#### Excerpted records ####

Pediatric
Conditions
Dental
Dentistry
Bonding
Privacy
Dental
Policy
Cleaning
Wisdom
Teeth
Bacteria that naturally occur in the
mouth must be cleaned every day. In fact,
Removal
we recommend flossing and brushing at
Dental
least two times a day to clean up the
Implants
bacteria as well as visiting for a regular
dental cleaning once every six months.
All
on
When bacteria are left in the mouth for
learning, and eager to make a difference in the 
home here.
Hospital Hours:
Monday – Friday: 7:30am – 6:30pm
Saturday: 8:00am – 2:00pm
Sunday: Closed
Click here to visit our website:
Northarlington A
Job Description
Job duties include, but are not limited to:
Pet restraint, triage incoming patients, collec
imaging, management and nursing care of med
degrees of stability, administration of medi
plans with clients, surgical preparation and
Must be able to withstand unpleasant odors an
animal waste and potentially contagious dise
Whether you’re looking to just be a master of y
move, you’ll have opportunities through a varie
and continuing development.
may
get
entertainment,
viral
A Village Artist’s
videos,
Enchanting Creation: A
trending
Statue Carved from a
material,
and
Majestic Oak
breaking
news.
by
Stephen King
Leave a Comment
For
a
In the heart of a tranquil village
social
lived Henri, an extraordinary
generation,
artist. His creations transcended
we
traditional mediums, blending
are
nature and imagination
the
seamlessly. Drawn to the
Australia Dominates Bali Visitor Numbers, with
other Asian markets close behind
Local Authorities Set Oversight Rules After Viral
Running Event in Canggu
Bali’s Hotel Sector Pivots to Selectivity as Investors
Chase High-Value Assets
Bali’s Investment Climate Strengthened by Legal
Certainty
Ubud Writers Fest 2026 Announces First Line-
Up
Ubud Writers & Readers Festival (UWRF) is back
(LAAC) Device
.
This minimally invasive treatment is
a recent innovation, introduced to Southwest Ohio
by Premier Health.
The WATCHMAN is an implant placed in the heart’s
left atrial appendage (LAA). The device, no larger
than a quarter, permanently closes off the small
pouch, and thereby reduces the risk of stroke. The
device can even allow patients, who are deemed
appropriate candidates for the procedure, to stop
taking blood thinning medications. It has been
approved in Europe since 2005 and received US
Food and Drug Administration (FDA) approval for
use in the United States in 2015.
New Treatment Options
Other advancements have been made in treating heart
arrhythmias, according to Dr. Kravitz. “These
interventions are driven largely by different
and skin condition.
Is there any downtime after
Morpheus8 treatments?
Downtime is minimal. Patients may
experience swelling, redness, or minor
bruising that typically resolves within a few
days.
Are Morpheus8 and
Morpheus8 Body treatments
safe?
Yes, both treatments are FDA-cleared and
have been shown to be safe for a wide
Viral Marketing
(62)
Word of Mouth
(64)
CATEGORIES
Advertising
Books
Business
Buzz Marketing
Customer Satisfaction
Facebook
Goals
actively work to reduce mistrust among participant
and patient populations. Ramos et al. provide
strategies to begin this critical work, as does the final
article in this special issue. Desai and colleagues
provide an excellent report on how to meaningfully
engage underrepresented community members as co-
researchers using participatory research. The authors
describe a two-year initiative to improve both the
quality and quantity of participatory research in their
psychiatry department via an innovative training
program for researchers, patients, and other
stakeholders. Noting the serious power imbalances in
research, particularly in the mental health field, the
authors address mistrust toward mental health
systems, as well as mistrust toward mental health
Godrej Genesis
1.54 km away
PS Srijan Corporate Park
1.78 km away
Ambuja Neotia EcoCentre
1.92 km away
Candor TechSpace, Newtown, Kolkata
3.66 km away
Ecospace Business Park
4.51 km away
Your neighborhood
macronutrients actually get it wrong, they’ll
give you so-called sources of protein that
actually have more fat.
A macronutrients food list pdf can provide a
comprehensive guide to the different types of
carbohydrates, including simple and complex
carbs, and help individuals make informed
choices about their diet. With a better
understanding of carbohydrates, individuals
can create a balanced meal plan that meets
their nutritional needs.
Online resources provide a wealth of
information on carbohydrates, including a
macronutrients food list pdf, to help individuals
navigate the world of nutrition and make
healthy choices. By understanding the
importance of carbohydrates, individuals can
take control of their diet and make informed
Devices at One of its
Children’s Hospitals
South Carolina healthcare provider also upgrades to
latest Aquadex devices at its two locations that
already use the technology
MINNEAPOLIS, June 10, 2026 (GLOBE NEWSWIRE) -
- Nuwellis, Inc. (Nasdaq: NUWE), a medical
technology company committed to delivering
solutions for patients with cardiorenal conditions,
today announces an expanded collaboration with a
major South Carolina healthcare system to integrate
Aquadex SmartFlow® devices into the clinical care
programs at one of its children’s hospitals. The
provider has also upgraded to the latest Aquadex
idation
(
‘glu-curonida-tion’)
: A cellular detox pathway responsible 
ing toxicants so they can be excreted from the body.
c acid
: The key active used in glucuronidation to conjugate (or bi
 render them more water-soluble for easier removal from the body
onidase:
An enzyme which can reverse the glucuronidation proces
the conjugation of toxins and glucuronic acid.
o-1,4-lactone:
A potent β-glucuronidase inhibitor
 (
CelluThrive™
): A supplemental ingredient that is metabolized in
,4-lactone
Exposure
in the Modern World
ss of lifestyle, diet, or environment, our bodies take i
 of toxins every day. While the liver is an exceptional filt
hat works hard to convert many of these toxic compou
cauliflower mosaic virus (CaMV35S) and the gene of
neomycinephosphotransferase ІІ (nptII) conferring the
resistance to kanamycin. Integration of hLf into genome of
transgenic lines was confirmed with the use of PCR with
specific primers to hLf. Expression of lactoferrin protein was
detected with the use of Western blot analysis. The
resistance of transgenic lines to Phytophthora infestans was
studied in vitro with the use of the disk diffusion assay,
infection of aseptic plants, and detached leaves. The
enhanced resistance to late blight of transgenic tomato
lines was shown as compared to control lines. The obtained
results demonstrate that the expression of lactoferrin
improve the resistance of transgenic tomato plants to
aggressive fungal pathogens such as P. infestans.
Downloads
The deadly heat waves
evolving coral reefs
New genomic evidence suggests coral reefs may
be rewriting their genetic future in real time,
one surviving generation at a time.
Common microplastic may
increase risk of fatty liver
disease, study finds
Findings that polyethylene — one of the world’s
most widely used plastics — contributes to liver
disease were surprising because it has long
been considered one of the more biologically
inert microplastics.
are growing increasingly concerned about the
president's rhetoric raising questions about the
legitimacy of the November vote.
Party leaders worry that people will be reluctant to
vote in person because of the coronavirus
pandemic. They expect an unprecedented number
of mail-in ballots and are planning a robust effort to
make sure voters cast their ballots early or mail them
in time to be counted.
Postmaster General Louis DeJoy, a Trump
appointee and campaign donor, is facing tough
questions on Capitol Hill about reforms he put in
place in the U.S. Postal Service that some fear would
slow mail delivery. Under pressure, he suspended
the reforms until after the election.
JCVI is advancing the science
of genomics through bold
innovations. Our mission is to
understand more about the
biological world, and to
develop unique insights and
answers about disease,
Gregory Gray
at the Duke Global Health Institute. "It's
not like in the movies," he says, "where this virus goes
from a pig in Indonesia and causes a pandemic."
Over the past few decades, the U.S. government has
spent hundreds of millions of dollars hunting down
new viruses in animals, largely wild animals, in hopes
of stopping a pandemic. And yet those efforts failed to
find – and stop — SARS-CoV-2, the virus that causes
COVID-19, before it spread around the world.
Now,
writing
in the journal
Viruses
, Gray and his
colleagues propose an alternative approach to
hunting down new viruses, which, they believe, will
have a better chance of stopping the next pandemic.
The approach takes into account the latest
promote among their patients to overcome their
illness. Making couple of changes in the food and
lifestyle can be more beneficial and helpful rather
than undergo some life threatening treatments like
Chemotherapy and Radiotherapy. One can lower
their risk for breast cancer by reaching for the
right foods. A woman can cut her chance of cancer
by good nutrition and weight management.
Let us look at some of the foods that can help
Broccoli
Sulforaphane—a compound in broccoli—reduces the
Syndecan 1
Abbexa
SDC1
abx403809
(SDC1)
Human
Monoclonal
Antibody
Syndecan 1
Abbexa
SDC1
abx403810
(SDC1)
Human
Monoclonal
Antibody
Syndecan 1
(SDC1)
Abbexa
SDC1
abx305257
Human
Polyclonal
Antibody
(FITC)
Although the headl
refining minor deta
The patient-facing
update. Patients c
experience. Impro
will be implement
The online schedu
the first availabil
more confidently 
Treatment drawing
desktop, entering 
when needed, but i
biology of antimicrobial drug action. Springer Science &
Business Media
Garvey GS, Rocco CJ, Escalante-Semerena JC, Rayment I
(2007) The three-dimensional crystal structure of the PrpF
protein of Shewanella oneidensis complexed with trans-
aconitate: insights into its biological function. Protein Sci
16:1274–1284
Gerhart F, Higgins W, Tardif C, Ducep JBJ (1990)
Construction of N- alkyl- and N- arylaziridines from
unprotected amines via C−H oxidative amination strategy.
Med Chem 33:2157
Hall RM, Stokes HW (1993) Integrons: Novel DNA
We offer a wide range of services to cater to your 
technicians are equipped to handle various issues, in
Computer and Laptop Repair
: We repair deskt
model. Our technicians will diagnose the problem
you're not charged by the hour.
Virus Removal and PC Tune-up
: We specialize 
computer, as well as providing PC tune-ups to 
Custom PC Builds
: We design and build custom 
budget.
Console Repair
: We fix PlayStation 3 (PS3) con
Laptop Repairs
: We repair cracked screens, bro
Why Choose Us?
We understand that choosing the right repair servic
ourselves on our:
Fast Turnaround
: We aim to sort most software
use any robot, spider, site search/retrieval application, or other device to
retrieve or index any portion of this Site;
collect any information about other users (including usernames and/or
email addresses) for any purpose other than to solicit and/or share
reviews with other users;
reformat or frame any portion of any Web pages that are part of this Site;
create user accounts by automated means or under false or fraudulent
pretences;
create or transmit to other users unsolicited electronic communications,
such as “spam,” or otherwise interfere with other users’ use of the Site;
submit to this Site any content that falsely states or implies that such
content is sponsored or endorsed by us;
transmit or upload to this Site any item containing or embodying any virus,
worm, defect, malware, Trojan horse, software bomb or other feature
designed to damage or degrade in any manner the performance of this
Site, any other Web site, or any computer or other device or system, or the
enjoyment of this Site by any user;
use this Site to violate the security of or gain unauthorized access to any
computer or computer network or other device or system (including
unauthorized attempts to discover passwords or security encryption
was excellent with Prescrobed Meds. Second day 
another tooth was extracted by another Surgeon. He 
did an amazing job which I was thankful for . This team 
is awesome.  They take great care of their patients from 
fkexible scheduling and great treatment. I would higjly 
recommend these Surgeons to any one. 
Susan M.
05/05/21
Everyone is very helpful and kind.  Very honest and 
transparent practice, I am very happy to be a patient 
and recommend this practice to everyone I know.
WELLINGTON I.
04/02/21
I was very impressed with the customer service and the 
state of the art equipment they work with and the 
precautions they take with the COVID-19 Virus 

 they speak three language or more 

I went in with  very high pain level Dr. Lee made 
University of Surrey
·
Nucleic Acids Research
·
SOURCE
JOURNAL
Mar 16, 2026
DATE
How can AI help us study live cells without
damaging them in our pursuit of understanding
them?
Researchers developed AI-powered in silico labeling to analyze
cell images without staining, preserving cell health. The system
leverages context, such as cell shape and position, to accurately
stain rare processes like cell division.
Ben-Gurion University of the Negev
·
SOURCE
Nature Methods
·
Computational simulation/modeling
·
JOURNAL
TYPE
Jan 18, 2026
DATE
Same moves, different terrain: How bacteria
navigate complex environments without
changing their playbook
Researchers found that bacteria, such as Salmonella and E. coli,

####

- Exercise directions
Which lines of the data include "informed"? Copy each of them.

- Response
carbs, and help individuals make informed
take control of their diet and make informed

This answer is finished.